#### GIVEN RECORDS ####
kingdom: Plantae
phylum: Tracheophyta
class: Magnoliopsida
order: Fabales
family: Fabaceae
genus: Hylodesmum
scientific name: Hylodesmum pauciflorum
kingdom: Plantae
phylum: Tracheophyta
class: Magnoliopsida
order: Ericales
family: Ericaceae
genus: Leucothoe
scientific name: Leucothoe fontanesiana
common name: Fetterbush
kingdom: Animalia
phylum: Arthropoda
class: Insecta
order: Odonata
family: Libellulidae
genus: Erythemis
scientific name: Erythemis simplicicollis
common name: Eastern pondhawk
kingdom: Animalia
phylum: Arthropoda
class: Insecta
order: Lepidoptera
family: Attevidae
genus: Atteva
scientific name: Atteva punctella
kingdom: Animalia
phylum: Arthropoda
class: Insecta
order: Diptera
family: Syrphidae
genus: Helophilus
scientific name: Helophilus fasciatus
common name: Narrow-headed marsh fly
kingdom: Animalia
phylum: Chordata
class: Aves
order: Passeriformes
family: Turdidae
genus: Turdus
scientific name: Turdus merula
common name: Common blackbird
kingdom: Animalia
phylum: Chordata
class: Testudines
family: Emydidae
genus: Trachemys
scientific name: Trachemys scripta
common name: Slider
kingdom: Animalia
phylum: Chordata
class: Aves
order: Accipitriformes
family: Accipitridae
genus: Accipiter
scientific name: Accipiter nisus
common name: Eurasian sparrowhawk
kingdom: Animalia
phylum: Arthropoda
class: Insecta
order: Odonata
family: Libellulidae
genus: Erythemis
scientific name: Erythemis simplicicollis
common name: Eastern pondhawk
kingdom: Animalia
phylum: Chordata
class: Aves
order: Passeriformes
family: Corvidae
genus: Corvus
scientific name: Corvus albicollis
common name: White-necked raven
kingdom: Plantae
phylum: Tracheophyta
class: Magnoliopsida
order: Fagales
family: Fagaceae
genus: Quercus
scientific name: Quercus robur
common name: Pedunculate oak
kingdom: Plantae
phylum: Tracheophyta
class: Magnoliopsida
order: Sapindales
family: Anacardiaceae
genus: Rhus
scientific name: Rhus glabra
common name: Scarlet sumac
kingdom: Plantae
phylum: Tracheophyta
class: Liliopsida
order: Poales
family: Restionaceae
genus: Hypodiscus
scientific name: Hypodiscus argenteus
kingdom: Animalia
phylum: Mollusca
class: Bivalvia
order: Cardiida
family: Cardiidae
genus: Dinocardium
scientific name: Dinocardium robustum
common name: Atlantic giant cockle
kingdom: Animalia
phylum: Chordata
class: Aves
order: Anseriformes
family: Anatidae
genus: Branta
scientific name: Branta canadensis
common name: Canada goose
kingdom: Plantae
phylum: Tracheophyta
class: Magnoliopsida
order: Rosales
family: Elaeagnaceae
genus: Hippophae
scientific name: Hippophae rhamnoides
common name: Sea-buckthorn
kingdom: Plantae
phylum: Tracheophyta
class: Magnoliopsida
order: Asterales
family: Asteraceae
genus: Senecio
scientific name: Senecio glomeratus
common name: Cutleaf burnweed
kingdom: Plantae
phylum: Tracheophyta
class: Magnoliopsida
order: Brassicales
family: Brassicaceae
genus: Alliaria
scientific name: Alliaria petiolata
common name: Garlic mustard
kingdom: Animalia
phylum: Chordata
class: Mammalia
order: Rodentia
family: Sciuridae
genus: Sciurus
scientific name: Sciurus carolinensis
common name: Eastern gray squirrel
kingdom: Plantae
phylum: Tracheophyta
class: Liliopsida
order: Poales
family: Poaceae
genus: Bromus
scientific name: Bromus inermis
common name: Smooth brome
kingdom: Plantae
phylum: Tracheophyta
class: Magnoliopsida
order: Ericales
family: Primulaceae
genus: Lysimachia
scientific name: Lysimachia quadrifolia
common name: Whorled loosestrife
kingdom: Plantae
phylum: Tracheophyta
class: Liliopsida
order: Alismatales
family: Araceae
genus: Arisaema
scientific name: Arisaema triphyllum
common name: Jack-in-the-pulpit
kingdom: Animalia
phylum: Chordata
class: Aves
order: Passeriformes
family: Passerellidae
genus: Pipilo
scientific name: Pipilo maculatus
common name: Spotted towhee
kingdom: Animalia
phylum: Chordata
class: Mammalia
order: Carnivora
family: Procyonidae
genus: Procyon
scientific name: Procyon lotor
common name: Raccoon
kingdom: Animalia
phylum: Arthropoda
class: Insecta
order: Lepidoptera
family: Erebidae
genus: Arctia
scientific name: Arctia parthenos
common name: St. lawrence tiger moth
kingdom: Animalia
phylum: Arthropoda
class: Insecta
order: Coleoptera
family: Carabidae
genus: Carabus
####
TO DO
Give the lines above again for every item, swapping each "common name" for "vernacular name" and leaving everything else unchanged.

WORKED SOLUTION
kingdom: Plantae
phylum: Tracheophyta
class: Magnoliopsida
order: Fabales
family: Fabaceae
genus: Hylodesmum
scientific name: Hylodesmum pauciflorum
kingdom: Plantae
phylum: Tracheophyta
class: Magnoliopsida
order: Ericales
family: Ericaceae
genus: Leucothoe
scientific name: Leucothoe fontanesiana
vernacular name: Fetterbush
kingdom: Animalia
phylum: Arthropoda
class: Insecta
order: Odonata
family: Libellulidae
genus: Erythemis
scientific name: Erythemis simplicicollis
vernacular name: Eastern pondhawk
kingdom: Animalia
phylum: Arthropoda
class: Insecta
order: Lepidoptera
family: Attevidae
genus: Atteva
scientific name: Atteva punctella
kingdom: Animalia
phylum: Arthropoda
class: Insecta
order: Diptera
family: Syrphidae
genus: Helophilus
scientific name: Helophilus fasciatus
vernacular name: Narrow-headed marsh fly
kingdom: Animalia
phylum: Chordata
class: Aves
order: Passeriformes
family: Turdidae
genus: Turdus
scientific name: Turdus merula
vernacular name: Common blackbird
kingdom: Animalia
phylum: Chordata
class: Testudines
family: Emydidae
genus: Trachemys
scientific name: Trachemys scripta
vernacular name: Slider
kingdom: Animalia
phylum: Chordata
class: Aves
order: Accipitriformes
family: Accipitridae
genus: Accipiter
scientific name: Accipiter nisus
vernacular name: Eurasian sparrowhawk
kingdom: Animalia
phylum: Arthropoda
class: Insecta
order: Odonata
family: Libellulidae
genus: Erythemis
scientific name: Erythemis simplicicollis
vernacular name: Eastern pondhawk
kingdom: Animalia
phylum: Chordata
class: Aves
order: Passeriformes
family: Corvidae
genus: Corvus
scientific name: Corvus albicollis
vernacular name: White-necked raven
kingdom: Plantae
phylum: Tracheophyta
class: Magnoliopsida
order: Fagales
family: Fagaceae
genus: Quercus
scientific name: Quercus robur
vernacular name: Pedunculate oak
kingdom: Plantae
phylum: Tracheophyta
class: Magnoliopsida
order: Sapindales
family: Anacardiaceae
genus: Rhus
scientific name: Rhus glabra
vernacular name: Scarlet sumac
kingdom: Plantae
phylum: Tracheophyta
class: Liliopsida
order: Poales
family: Restionaceae
genus: Hypodiscus
scientific name: Hypodiscus argenteus
kingdom: Animalia
phylum: Mollusca
class: Bivalvia
order: Cardiida
family: Cardiidae
genus: Dinocardium
scientific name: Dinocardium robustum
vernacular name: Atlantic giant cockle
kingdom: Animalia
phylum: Chordata
class: Aves
order: Anseriformes
family: Anatidae
genus: Branta
scientific name: Branta canadensis
vernacular name: Canada goose
kingdom: Plantae
phylum: Tracheophyta
class: Magnoliopsida
order: Rosales
family: Elaeagnaceae
genus: Hippophae
scientific name: Hippophae rhamnoides
vernacular name: Sea-buckthorn
kingdom: Plantae
phylum: Tracheophyta
class: Magnoliopsida
order: Asterales
family: Asteraceae
genus: Senecio
scientific name: Senecio glomeratus
vernacular name: Cutleaf burnweed
kingdom: Plantae
phylum: Tracheophyta
class: Magnoliopsida
order: Brassicales
family: Brassicaceae
genus: Alliaria
scientific name: Alliaria petiolata
vernacular name: Garlic mustard
kingdom: Animalia
phylum: Chordata
class: Mammalia
order: Rodentia
family: Sciuridae
genus: Sciurus
scientific name: Sciurus carolinensis
vernacular name: Eastern gray squirrel
kingdom: Plantae
phylum: Tracheophyta
class: Liliopsida
order: Poales
family: Poaceae
genus: Bromus
scientific name: Bromus inermis
vernacular name: Smooth brome
kingdom: Plantae
phylum: Tracheophyta
class: Magnoliopsida
order: Ericales
family: Primulaceae
genus: Lysimachia
scientific name: Lysimachia quadrifolia
vernacular name: Whorled loosestrife
kingdom: Plantae
phylum: Tracheophyta
class: Liliopsida
order: Alismatales
family: Araceae
genus: Arisaema
scientific name: Arisaema triphyllum
vernacular name: Jack-in-the-pulpit
kingdom: Animalia
phylum: Chordata
class: Aves
order: Passeriformes
family: Passerellidae
genus: Pipilo
scientific name: Pipilo maculatus
vernacular name: Spotted towhee
kingdom: Animalia
phylum: Chordata
class: Mammalia
order: Carnivora
family: Procyonidae
genus: Procyon
scientific name: Procyon lotor
vernacular name: Raccoon
kingdom: Animalia
phylum: Arthropoda
class: Insecta
order: Lepidoptera
family: Erebidae
genus: Arctia
scientific name: Arctia parthenos
vernacular name: St. lawrence tiger moth
kingdom: Animalia
phylum: Arthropoda
class: Insecta
order: Coleoptera
family: Carabidae
genus: Carabus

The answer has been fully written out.